Un collier de perles de rosée

© La Vilaine - Photo par La Vilaine

Ce matin, en buvant mon café sur la terrasse (à force, je suis certaine que vous avez noté que je bois toujours mon café sur la terrasse, qu’il pleuve, vente, neige ou que le soleil en brûle les dalles), j’eus la surprise de découvrir que les araignées avaient redécoré toute la rambarde. Elles avaient en effet tissé une concentration effarante de toiles au centimètre carré, au point que j’aurais pu me penser en plein DT.

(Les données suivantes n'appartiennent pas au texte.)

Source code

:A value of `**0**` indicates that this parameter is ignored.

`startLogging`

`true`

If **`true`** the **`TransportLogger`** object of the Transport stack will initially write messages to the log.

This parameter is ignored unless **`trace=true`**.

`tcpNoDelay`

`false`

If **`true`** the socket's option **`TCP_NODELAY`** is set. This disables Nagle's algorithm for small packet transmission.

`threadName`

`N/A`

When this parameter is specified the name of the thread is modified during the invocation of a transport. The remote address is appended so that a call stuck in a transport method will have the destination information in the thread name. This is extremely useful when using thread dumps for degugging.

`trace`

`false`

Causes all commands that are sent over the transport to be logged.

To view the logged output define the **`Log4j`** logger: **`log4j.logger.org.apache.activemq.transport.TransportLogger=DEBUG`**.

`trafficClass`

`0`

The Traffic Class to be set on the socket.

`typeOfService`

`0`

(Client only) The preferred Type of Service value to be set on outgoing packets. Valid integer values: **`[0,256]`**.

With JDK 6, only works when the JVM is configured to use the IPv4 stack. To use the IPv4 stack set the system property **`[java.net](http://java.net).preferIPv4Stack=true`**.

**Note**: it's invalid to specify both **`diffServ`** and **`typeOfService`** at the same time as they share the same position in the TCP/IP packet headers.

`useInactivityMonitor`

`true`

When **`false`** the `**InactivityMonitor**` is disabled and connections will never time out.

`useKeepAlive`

Tout en soufflant distraitement sur ma boisson, l’œil pas encore tout à fait rond, j’ai imaginé ce qu’avait pu être leur nuit d’insomnie pour effectuer pareil tour de magie. Avaient-elles échangé quelques mails pour convenir d’un rendez-vous : «Ce soir amies arachnides, pleine lune, temps dégagé, rendez-vous à la brune sur le chalet pour tricoter. Atelier dirigé par Aglaée (experte en réseautage d’araignées), prix de la soirée : deux scarabées.» ?

Avaient-elles cherché à me réjouir, à me réconforter : «Les filles, La Vilaine a un coup de mou, alors cette nuit, je compte sur vous ! On va tout donner, on n’a que quelques heures (elle dort peu pour notre malheur). L’objectif de notre mission : guirlandes de brimborions pour instant d’émotion»?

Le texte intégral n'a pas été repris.